▶ EXERCISE INSTRUCTIONS:
Restate word for word the lines of the entries below, starting with the line that holds "240,133 259,157 278,169" and ending with the line that holds "613,176 639,184 639,188", and no others.

▶ RECORDS SHOWN:
◆ ◆ ◆ ◆ ◆
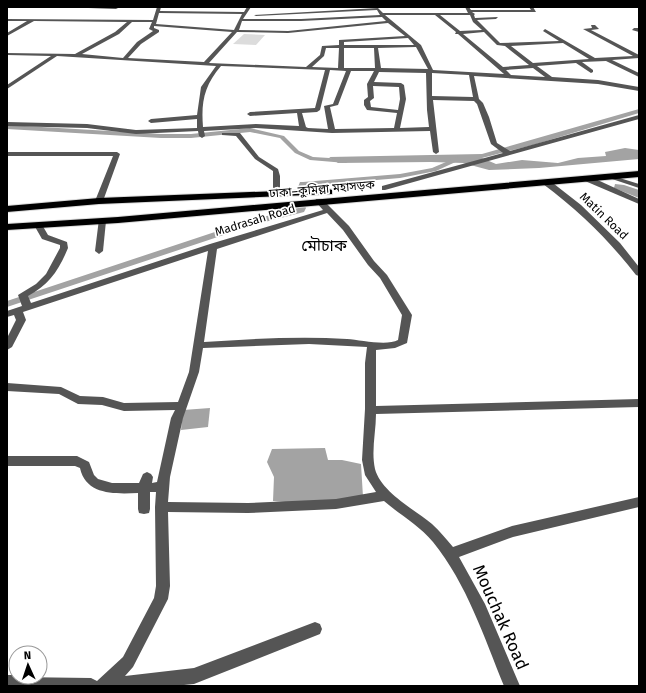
<svg xmlns="http://www.w3.org/2000/svg" width="646" height="693" viewBox="0 0 646 693" font-family="'Fira Sans','Noto Sans Bengali',sans-serif">
<style>
.green{fill:#dcdcdc}
.water{fill:#a3a3a3}
.lines{fill:none;stroke-linecap:round;stroke-linejoin:round}
.canal{fill:#a3a3a3;fill-rule:evenodd}
.highway-casing{stroke:#dbdbdb;stroke-width:2}
.minor{fill:#555;fill-rule:evenodd}
.highway{fill:#000;fill-rule:evenodd}
.labels{text-anchor:middle;stroke-width:3.5;stroke-linejoin:round;paint-order:stroke}
.far-street-label{font-size:12px;fill:#000;stroke:#fff}
.quarter-label{font-size:16px;fill:#000;stroke:#fff}
.near-street-label{font-size:17px;fill:#000;stroke:#fff}
</style>
<rect width="100%" height="100%" fill="#fff"/>
<polygon class="green" points="244,34 265,35 256,45 233,44"/>
<g class="water">
<polygon points="639,109 639,113 533,145 482,158 496,164 522,160 558,163 578,158 606,156 605,152 625,148 639,150 639,159 539,168 489,170 463,163 431,162 338,163 329,157 482,154"/>
<polygon points="615,184 624,185 639,190 639,198 614,188"/>
<polygon points="210,408 208,427 181,430 183,410"/>
<polygon points="325,448 328,460 342,460 361,464 363,497 309,504 273,501 274,477 267,462 272,449"/>
</g>
<g class="lines">
<g class="canal">
<polygon points="7,125 161,134 191,134 250,128 284,136 299,151 313,157 346,159 349,161 346,163 310,160 295,153 280,138 250,132 191,138 161,138 7,129"/>
<polygon points="460,156 463,158 462,159 436,171 400,178 306,186 302,189 298,187 300,182 303,182 400,174 432,168"/>
<polygon points="299,206 305,206 306,208 304,212 257,224 7,307 7,301 251,220 298,208"/>
</g>
<g class="highway-casing">
<g id="highway">
<polygon points="639,171 639,177 118,223 7,230 7,224 118,217"/>
<polygon points="329,189 332,190 332,194 99,204 7,212 7,206 99,198"/>
</g>
</g>
<g class="minor">
<polygon points="9,7 33,7 31,8"/>
<polygon points="61,7 117,7 118,8 116,9"/>
<path d="M157 7H161L160 11 244 12 247 7H251L243 19H301L380 15 377 10 256 16 254 15 378 8 383 13H468L465 7H469L471 10H531L529 7H533L536 12H472L475 14 474 15 475 18 498 17 496 19 477 20 500 43 559 41 543 31 545 29 595 58 633 56 583 29 592 28 591 25H595L599 29 591 30 639 55V58L612 60 639 73V77L606 61 582 62 593 70V72L591 73 576 63 537 66 552 77 598 80 639 87V91L598 84 474 76 479 99 483 103 489 117 497 143 510 151 639 115V119L385 190H382V186L503 153 491 144 477 104 474 101 433 100 439 152 436 154 433 152 430 131 332 133 256 128 204 131 205 136 202 138 199 136 198 131 136 134 87 128 7 126V122L87 124 136 130 197 128V119L151 123 148 121 151 119 197 115 201 87 216 66 57 56 7 89V85L51 56 7 55V53L75 54 115 32 127 22 34 21 7 36V33L27 21H7V19L153 20ZM159 13 242 14 234 30 156 24ZM385 15H435L456 32 455 34H458L504 74 433 70 421 45ZM440 15H470L473 22 482 30 460 31ZM382 17 386 21 288 31 239 30 242 21H301ZM132 22H152L149 29 153 31 137 42 123 58 82 54 119 34ZM388 23 405 36 339 40V45L322 46 320 55 306 67 209 63 237 32 288 33ZM154 26 232 32 204 62 128 58 141 44 159 32V30L154 28ZM484 32 497 45 505 46 529 65 503 67 463 34ZM408 38 414 45H344V42ZM563 43 589 59 533 63 511 46ZM416 47 428 69 381 68 378 48ZM326 48H339L338 68 312 67 324 56ZM344 48H374L375 68H344ZM221 66 325 70 315 108 250 112 247 114 250 116 297 113 299 126 256 124 203 127C201 102 204 86 221 66ZM533 68 545 77 511 75 506 70ZM330 70 346 71 333 104 324 106 328 129 308 128 306 127 302 113 317 112 320 110ZM351 71H374L367 84 368 97 364 100V105L367 110 397 113 394 128 335 129 330 107 338 105ZM379 72 426 73 427 110 429 127 400 128 406 99 404 85 401 83 374 82ZM432 73 469 75 473 97 432 96ZM373 86 399 87 400 99 398 110 371 107 370 101 374 98Z"/>
<polygon points="634,28 639,28 639,32 632,30"/>
<polygon points="222,133 240,133 259,157 278,169 280,176 280,196 274,196 273,194 273,171 255,159 236,136 222,135"/>
<polygon points="7,152 117,152 120,154 103,201 99,203 95,201 113,156 7,156"/>
<polygon points="609,176 613,176 639,184 639,188 609,178"/>
<polygon points="585,177 591,177 639,199 639,204 585,181"/>
<path d="M543 180H549L581 205 620 243 639 267V276L636 275C608 239 579 211 543 184Z"/>
<path d="M316 199H322L349 226 374 261 387 275 412 315 407 343 395 348 376 350V406L639 399V407L376 414C376 432 371 451 375 469 381 492 415 510 432 524 440 531 446 539 453 547L512 526 639 497V507L513 537 459 557 485 604 520 686H504C484 637 467 584 433 542 419 525 400 515 384 501L336 509 248 513 168 512 170 586 168 599 133 667 125 676 194 668 315 622 320 624 322 629 320 634 194 684 174 686H7V675H16V677L91 678 97 681 123 657 154 598 156 586 155 507 156 492H150V509L149 513 144 514 139 513 138 509V493C114 494 86 495 80 468L75 466H7V456H77L89 462 94 475 98 479 112 483H139L143 474 147 472 151 474 153 477 152 483 157 482 171 418 175 410 124 411 102 405 78 404 59 394 7 391V383L61 387 80 396 103 397 124 403 178 402 189 372 208 251 23 312 26 320 12 347 7 350V338L16 320 14 315 7 317V311L22 306 18 295 36 284 46 274 60 248V245L42 239 34 225 38 223H41L48 235 67 242 68 248C59 270 49 285 28 296L31 303 210 244 323 210 315 201ZM327 213 343 230 368 265 380 278 402 315 398 340C387 346 360 340 347 339 299 336 251 339 204 342L217 249ZM309 344 367 347 365 363V409L362 460 365 475 376 492 336 499 248 503 168 502 170 477 183 418 199 372 203 348Z"/>
<polygon points="99,219 102,219 106,221 103,251 99,254 95,251"/>
</g>
<use href="#highway" class="highway"/>
</g>
<g class="labels">
<g class="far-street-label">
<text transform="translate(322 189) rotate(-5)" y="4">ঢাকা–কুমিল্লা মহাসড়ক</text>
<text transform="translate(604 216) rotate(44)" y="4">Matin Road</text>
<text transform="translate(255 220) rotate(-17)" y="4">Madrasah Road</text>
</g>
<g class="quarter-label">
<text x="324" y="251">মৌচাক</text>
</g>
<g class="near-street-label">
<text transform="translate(501 617) rotate(66)" y="6">Mouchak Road</text>
</g>
</g>
<rect width="646" height="693" fill="none" stroke="#000000" stroke-width="16"/>
<g transform="translate(28 665) rotate(357)"><circle r="19" fill="#ffffff" stroke="#999999"/>
<path d="M0-3L7 15L0 10L-7 15Z" fill="#000000"/>
<text y="-6" font-size="11" font-weight="bold" text-anchor="middle" fill="#000000">N</text>
</g>
</svg>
◆ ◆ ◆ ◆ ◆
▶ SOLUTION TO THIS PROBLEM:
<polygon points="222,133 240,133 259,157 278,169 280,176 280,196 274,196 273,194 273,171 255,159 236,136 222,135"/>
<polygon points="7,152 117,152 120,154 103,201 99,203 95,201 113,156 7,156"/>
<polygon points="609,176 613,176 639,184 639,188 609,178"/>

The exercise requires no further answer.